We think you need these skills to ace Strategic Data & AI Pre-Sales Architect (MEA) in London

Python
SQL
Problem-Solving Skills
Data Engineering
Communication Skills
Data Pipeline Development
API Integration

Some tips for your application 🫡

Show Off Your Projects:In the world of data science, your projects can speak volumes about your skills. Make sure to showcase a few key projects in your CV or portfolio, especially those that highlight your ability to work with data sets, build models, or use relevant tools like Python, R, or SQL. Don’t forget to include links to any GitHub repositories if applicable!

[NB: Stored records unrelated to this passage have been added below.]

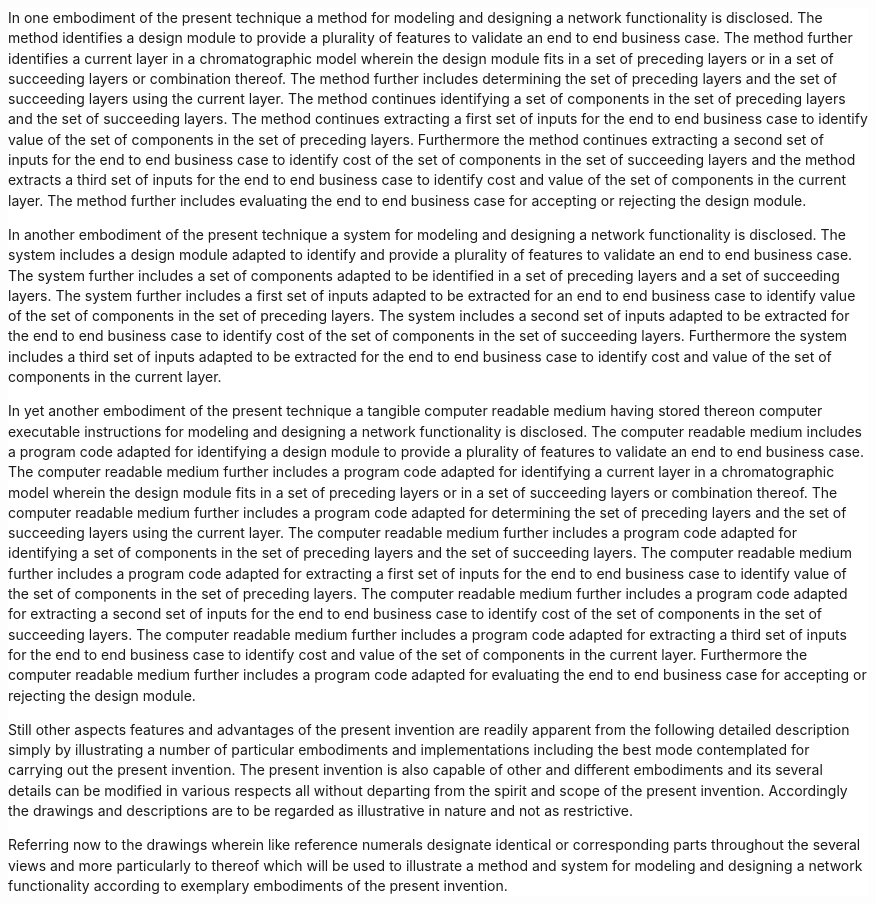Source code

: In one embodiment of the present technique a method for modeling and designing a network functionality is disclosed. The method identifies a design module to provide a plurality of features to validate an end to end business case. The method further identifies a current layer in a chromatographic model wherein the design module fits in a set of preceding layers or in a set of succeeding layers or combination thereof. The method further includes determining the set of preceding layers and the set of succeeding layers using the current layer. The method continues identifying a set of components in the set of preceding layers and the set of succeeding layers. The method continues extracting a first set of inputs for the end to end business case to identify value of the set of components in the set of preceding layers. Furthermore the method continues extracting a second set of inputs for the end to end business case to identify cost of the set of components in the set of succeeding layers and the method extracts a third set of inputs for the end to end business case to identify cost and value of the set of components in the current layer. The method further includes evaluating the end to end business case for accepting or rejecting the design module.

In another embodiment of the present technique a system for modeling and designing a network functionality is disclosed. The system includes a design module adapted to identify and provide a plurality of features to validate an end to end business case. The system further includes a set of components adapted to be identified in a set of preceding layers and a set of succeeding layers. The system further includes a first set of inputs adapted to be extracted for an end to end business case to identify value of the set of components in the set of preceding layers. The system includes a second set of inputs adapted to be extracted for the end to end business case to identify cost of the set of components in the set of succeeding layers. Furthermore the system includes a third set of inputs adapted to be extracted for the end to end business case to identify cost and value of the set of components in the current layer.

In yet another embodiment of the present technique a tangible computer readable medium having stored thereon computer executable instructions for modeling and designing a network functionality is disclosed. The computer readable medium includes a program code adapted for identifying a design module to provide a plurality of features to validate an end to end business case. The computer readable medium further includes a program code adapted for identifying a current layer in a chromatographic model wherein the design module fits in a set of preceding layers or in a set of succeeding layers or combination thereof. The computer readable medium further includes a program code adapted for determining the set of preceding layers and the set of succeeding layers using the current layer. The computer readable medium further includes a program code adapted for identifying a set of components in the set of preceding layers and the set of succeeding layers. The computer readable medium further includes a program code adapted for extracting a first set of inputs for the end to end business case to identify value of the set of components in the set of preceding layers. The computer readable medium further includes a program code adapted for extracting a second set of inputs for the end to end business case to identify cost of the set of components in the set of succeeding layers. The computer readable medium further includes a program code adapted for extracting a third set of inputs for the end to end business case to identify cost and value of the set of components in the current layer. Furthermore the computer readable medium further includes a program code adapted for evaluating the end to end business case for accepting or rejecting the design module.

Still other aspects features and advantages of the present invention are readily apparent from the following detailed description simply by illustrating a number of particular embodiments and implementations including the best mode contemplated for carrying out the present invention. The present invention is also capable of other and different embodiments and its several details can be modified in various respects all without departing from the spirit and scope of the present invention. Accordingly the drawings and descriptions are to be regarded as illustrative in nature and not as restrictive.

Referring now to the drawings wherein like reference numerals designate identical or corresponding parts throughout the several views and more particularly to thereof which will be used to illustrate a method and system for modeling and designing a network functionality according to exemplary embodiments of the present invention.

Quantify Your Achievements:Employers love numbers! When drafting your CV, highlight your achievements with quantifiable results. For instance, mention how your data analysis led to a certain percentage increase in efficiency or revenue at a previous job or project. These details can really make your application pop!

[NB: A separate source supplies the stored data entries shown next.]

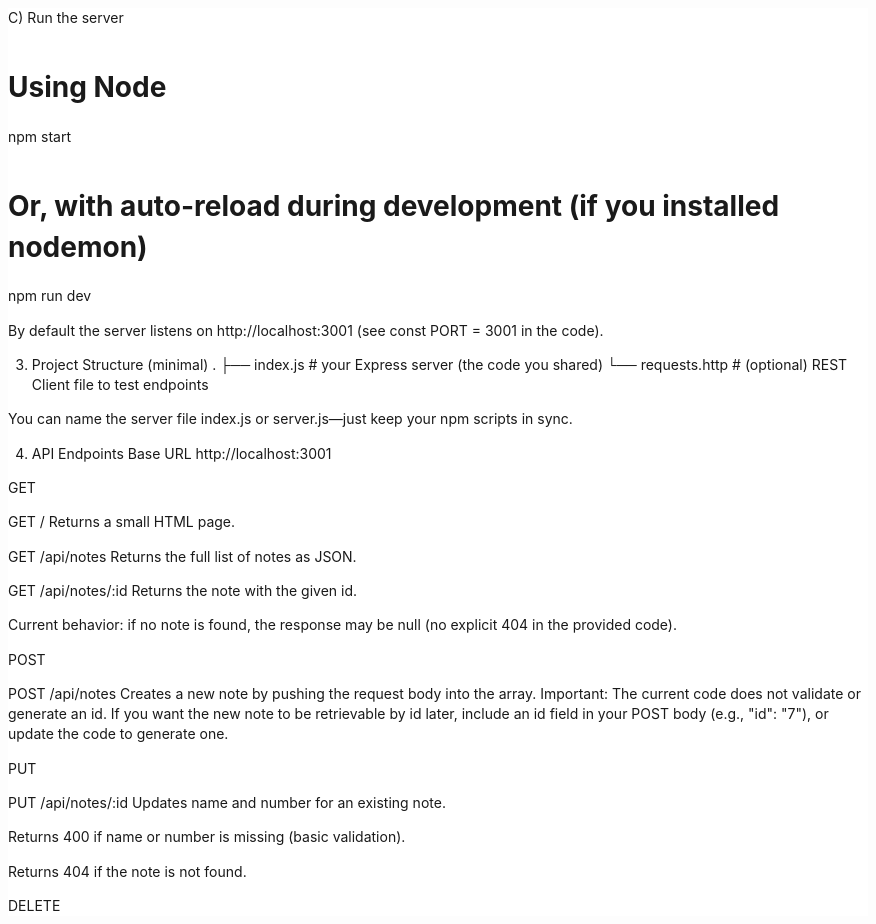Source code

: C) Run the server
# Using Node
npm start

# Or, with auto-reload during development (if you installed nodemon)
npm run dev


By default the server listens on http://localhost:3001
 (see const PORT = 3001 in the code).

3) Project Structure (minimal)
.
├── index.js        # your Express server (the code you shared)
└── requests.http   # (optional) REST Client file to test endpoints


You can name the server file index.js or server.js—just keep your npm scripts in sync.

4) API Endpoints
Base URL
http://localhost:3001

GET

GET /
Returns a small HTML page.

GET /api/notes
Returns the full list of notes as JSON.

GET /api/notes/:id
Returns the note with the given id.

Current behavior: if no note is found, the response may be null (no explicit 404 in the provided code).

POST

POST /api/notes
Creates a new note by pushing the request body into the array.
Important: The current code does not validate or generate an id. If you want the new note to be retrievable by id later, include an id field in your POST body (e.g., "id": "7"), or update the code to generate one.

PUT

PUT /api/notes/:id
Updates name and number for an existing note.

Returns 400 if name or number is missing (basic validation).

Returns 404 if the note is not found.

DELETE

Craft a Tailored Cover Letter:For a full-time role at Cacheflow, your cover letter should reflect your passion for data science and your excitement about the specific projects or values of the company. Dive into why you’re a good fit, how your skills align with their needs, and any unique perspectives you can bring to the team.

Stand Out with Relevant Courses and Certifications:Although experience talks, relevant courses or certifications can be your ticket to impressing hiring managers at Cacheflow. Mention any standout courses you've completed that equipped you with essential skills, such as machine learning certifications or data visualisation courses. This shows your commitment to continuously developing your skills in the field!

How to prepare for a job interview at Cacheflow

Brush Up on Your Statistics

For a data science role, we need to seriously sharpen our statistics skills. Get ready to tackle technical questions on probability distributions, hypothesis testing, and regression analysis. These are often the bread and butter of data science interviews, so don't just skim over them!

Showcase Your Projects

Prepare a killer portfolio showcasing your data science projects. We should include details about the datasets used, the tools and techniques applied, and the impact of your findings. If we can walk them through a particularly challenging project or a cool visualisation that had real-world implications, it’ll really make us stand out!

Get Comfortable with Python and R

Most data science positions require us to be proficient in programming languages like Python and R. We should practice common libraries like pandas, NumPy, and scikit-learn, and be ready for live coding exercises or algorithm questions. Showing off our coding chops can really impress the interviewers at Cacheflow!

Prepare for Case Studies

Expect to encounter real-world case studies during the interview. We might be asked how we’d approach a data problem or analyse a dataset to extract insights. It's essential to think out loud and demonstrate our problem-solving process so that the interviewer can see our logical thinking in action.